== YOUR ASSIGNMENT ==
All that should appear is the run of lines from the one containing "middle tip: (729, 430)" through the end of the records, each repeated exactly.

[Saved data entries]

⟨

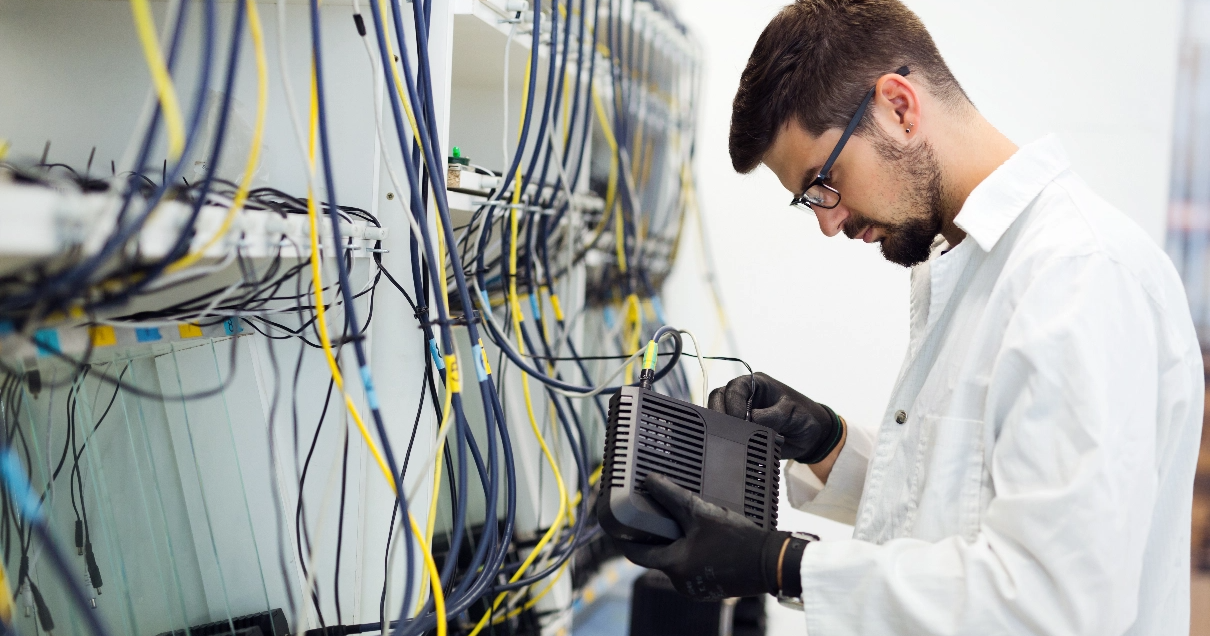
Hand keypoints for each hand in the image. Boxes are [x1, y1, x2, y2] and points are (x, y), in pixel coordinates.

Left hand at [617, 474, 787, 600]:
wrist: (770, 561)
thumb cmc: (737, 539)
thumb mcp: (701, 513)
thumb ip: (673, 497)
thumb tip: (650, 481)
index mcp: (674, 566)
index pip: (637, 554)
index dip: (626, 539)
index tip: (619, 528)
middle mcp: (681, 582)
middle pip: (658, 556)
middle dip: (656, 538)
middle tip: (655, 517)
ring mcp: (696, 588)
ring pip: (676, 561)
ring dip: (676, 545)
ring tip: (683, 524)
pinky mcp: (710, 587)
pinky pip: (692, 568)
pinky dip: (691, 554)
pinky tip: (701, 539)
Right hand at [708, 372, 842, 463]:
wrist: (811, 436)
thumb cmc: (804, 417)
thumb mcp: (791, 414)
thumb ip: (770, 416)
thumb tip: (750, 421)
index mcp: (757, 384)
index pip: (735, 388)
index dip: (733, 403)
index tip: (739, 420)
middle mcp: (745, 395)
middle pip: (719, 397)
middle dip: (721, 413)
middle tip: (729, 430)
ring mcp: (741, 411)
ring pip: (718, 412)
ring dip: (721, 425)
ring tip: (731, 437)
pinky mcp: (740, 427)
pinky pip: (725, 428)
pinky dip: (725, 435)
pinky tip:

⟩

== RESULT OF THIS EXERCISE ==
middle tip: (729, 430)
ring mcp: (741, 411)
ring pip: (718, 412)
ring dip: (721, 425)
ring tip: (731, 437)
pinky mcp: (740, 427)
pinky pip: (725, 428)
pinky dip: (725, 435)
pinky tip:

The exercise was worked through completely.